When I ask what motivates his research now, he pauses to think for a moment.

“The big reason is so that at the end of it all we can say we did what we did to make a difference, to make people’s lives different.”

And the small reason?

“It goes back to my culture. If you’re good at what you do, that says something. We value knowledge. I’m part of a community of epidemiologists and want to be a positive force and contribute to the field as an expert, and be a productive member.”

He returns to considering his belief that money should never be the goal.

“By being productive and making a difference, you will become successful and be compensated. That’s why money must come last, because it will come at the end. Different people have different motivations, but I can’t be motivated by money. For example, if I made a discovery that I could sell, I wouldn’t charge money for it because this takes money away from other people. My net contribution will always be positive because I will always give without taking.”

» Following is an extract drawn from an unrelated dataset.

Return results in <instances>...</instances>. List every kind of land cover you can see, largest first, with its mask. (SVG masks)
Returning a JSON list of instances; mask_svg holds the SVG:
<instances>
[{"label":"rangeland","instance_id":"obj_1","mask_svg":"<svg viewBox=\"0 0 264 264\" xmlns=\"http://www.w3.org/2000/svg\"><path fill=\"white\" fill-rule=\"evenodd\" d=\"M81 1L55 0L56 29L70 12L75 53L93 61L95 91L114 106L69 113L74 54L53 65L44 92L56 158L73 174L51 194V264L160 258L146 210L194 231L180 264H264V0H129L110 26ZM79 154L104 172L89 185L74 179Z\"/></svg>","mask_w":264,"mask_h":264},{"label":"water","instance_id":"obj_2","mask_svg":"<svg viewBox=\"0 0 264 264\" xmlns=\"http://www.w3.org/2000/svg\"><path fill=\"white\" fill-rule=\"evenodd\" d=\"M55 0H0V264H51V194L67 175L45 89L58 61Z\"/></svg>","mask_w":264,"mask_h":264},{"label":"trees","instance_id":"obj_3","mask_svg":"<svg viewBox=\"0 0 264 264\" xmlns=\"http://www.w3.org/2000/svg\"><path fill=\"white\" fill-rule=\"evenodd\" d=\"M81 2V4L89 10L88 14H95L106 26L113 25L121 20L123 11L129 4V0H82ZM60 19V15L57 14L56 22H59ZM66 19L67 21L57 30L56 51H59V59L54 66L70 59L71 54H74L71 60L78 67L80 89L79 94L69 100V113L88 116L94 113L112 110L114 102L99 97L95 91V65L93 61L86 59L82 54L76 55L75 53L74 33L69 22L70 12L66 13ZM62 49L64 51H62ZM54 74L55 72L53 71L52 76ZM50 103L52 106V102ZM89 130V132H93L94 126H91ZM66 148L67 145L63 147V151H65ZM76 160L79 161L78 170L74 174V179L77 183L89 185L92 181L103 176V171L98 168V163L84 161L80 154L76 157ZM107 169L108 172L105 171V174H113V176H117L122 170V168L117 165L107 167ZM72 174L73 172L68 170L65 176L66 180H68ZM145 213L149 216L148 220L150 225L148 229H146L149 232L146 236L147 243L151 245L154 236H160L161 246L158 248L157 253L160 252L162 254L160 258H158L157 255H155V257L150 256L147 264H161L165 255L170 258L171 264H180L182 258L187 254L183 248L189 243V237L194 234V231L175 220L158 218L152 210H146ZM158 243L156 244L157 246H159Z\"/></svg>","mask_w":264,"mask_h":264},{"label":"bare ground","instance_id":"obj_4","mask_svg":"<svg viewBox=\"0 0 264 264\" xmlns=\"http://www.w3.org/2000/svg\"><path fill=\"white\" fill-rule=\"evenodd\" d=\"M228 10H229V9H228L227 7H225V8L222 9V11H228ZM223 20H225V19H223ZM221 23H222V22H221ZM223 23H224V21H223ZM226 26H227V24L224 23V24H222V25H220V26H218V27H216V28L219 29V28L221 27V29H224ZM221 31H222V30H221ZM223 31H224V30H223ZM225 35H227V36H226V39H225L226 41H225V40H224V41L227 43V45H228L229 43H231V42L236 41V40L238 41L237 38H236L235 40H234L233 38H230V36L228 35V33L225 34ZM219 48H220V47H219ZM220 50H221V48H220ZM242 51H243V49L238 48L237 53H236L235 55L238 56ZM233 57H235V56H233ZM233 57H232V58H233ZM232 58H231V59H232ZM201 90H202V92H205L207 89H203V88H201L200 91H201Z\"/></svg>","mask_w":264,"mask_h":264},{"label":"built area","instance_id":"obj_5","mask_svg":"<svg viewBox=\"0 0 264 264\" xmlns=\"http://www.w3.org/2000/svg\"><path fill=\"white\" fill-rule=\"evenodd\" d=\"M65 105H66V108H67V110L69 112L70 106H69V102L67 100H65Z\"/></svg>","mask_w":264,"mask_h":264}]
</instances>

Just before we part to make our way to our own cars I remark on his extraordinary achievements, perhaps the most impressive being his decision to leave home so he could go against the norm and draw his own conclusions. I even suggest that these actions make him brave, but he shakes his head. That’s not what it’s about.

“We never feel sorry for ourselves and never brag,” he reminds me, and then smiles, remembering something. “You know, I saw something written on a coat earlier today. It said ‘The best way out is through.’ I think that’s a pretty good motto.”